• **Problem statement**: Copy out each line of the entries where the word "быть" is present.

• **Dataset entries**:

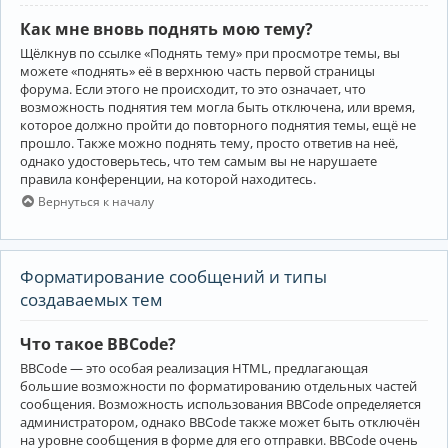
Как мне вновь поднять мою тему?
Щёлкнув по ссылке «Поднять тему» при просмотре темы, вы
можете «поднять» её в верхнюю часть первой страницы
форума. Если этого не происходит, то это означает, что
возможность поднятия тем могла быть отключена, или время,
которое должно пройти до повторного поднятия темы, ещё не
прошло. Также можно поднять тему, просто ответив на неё,
однако удостоверьтесь, что тем самым вы не нарушаете
правила конференции, на которой находитесь.
Вернуться к началу
Форматирование сообщений и типы
создаваемых тем
Что такое BBCode?
BBCode — это особая реализация HTML, предлагающая
большие возможности по форматированию отдельных частей
сообщения. Возможность использования BBCode определяется
администратором, однако BBCode также может быть отключён
на уровне сообщения в форме для его отправки. BBCode очень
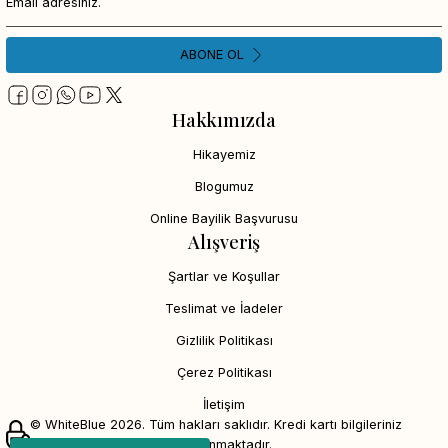
ABONE OL
Hakkımızda
Hikayemiz
Blogumuz
Online Bayilik Başvurusu
Alışveriş
Şartlar ve Koşullar
Teslimat ve İadeler
Gizlilik Politikası
Çerez Politikası
İletişim
© WhiteBlue 2026. Tüm hakları saklıdır. Kredi kartı bilgileriniz
256bit SSL sertifikası ile korunmaktadır.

• **Output**:
возможность поднятия тем могла быть отключена, или время,
администратором, однако BBCode также может быть отключён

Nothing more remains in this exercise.